Güney Kafkasya’da tansiyon yüksek: Azerbaycan zaferi ve Ermenilerin Karabağ'dan kitlesel göçü

Ermeni mülteciler Ermenistan'ın Goris kentindeki geçici kampa varırken (Reuters)
Ermeni mülteciler Ermenistan'ın Goris kentindeki geçici kampa varırken (Reuters)
TT

Güney Kafkasya’da tansiyon yüksek: Azerbaycan zaferi ve Ermenilerin Karabağ'dan kitlesel göçü

Ermeni mülteciler Ermenistan'ın Goris kentindeki geçici kampa varırken (Reuters)
Ermeni mülteciler Ermenistan'ın Goris kentindeki geçici kampa varırken (Reuters)

▶ [Görevin amacı]
Okunacak bölümdeki fotoğraf açıklamasına göre Ermeni mülteciler hangi kentteki geçici kampa varıyor? Aşağıdaki listenin okunacak bölümle hiçbir ilgisi yoktur.

▶ [Gösterilen liste]

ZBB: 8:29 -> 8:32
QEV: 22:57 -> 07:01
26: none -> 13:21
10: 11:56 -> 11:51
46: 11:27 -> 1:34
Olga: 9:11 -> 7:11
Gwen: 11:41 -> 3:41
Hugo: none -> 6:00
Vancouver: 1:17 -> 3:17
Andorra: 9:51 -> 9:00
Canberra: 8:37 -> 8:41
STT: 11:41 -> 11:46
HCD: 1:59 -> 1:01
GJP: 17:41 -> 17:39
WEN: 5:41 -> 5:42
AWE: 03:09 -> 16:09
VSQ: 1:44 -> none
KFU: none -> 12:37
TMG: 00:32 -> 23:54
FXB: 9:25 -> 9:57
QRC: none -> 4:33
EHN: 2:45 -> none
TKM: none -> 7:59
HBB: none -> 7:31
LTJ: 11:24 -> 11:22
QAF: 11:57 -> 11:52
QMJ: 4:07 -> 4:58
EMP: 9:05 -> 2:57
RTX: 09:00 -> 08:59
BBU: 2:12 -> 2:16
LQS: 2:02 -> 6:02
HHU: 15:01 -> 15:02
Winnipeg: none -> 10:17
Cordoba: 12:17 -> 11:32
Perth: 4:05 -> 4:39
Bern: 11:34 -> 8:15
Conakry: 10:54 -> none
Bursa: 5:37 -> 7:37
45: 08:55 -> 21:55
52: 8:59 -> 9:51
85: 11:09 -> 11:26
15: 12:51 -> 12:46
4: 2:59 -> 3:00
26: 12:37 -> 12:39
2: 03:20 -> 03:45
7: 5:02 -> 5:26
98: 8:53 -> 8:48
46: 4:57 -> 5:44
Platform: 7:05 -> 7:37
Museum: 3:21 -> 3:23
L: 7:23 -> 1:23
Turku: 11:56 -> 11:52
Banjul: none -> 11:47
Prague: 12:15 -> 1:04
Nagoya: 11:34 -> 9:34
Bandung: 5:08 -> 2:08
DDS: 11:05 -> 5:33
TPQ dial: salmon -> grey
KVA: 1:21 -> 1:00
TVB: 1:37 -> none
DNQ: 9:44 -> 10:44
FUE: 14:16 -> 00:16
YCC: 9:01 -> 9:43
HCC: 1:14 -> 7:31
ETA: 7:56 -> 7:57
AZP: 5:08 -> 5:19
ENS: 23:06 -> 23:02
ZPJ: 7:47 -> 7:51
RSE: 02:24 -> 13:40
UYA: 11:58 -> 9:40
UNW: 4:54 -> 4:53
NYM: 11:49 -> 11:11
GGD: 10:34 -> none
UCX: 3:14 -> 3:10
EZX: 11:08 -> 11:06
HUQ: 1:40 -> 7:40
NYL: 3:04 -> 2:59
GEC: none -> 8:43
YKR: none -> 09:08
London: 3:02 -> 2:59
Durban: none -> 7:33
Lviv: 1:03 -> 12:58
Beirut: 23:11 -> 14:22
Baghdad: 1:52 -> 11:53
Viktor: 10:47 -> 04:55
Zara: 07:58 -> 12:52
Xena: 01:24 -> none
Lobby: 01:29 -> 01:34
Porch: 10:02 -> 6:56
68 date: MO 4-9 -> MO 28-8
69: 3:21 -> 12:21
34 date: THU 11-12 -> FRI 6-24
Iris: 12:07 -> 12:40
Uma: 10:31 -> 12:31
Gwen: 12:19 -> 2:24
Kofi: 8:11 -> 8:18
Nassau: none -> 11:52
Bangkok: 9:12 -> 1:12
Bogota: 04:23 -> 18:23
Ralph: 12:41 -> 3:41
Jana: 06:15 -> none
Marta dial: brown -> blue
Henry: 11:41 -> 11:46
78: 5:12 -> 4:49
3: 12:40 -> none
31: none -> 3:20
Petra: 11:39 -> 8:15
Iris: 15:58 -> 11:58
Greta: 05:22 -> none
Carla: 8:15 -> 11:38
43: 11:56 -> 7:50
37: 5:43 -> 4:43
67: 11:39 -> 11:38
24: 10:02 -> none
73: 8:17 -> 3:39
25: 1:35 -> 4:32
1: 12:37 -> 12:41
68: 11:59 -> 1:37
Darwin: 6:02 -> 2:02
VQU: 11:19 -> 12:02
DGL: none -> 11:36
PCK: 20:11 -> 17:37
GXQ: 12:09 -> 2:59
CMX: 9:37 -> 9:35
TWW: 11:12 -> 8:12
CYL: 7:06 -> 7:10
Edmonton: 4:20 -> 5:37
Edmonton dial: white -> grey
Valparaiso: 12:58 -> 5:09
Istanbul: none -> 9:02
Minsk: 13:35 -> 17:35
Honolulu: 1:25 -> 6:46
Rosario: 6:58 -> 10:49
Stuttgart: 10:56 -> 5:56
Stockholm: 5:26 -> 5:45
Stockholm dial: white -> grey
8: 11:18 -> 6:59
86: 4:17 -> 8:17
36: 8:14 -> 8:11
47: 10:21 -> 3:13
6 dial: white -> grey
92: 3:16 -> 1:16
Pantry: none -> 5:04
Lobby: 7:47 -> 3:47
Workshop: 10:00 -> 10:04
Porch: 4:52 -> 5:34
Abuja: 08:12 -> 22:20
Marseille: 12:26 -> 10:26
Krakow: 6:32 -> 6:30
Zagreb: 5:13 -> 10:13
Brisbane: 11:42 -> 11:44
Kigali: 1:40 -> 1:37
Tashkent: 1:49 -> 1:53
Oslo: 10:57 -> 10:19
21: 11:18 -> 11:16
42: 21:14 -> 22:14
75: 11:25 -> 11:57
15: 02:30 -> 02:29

▶ [Göreve yanıt]
Ermeni mülteciler, Ermenistan'ın Goris kentindeki geçici kampa varıyor.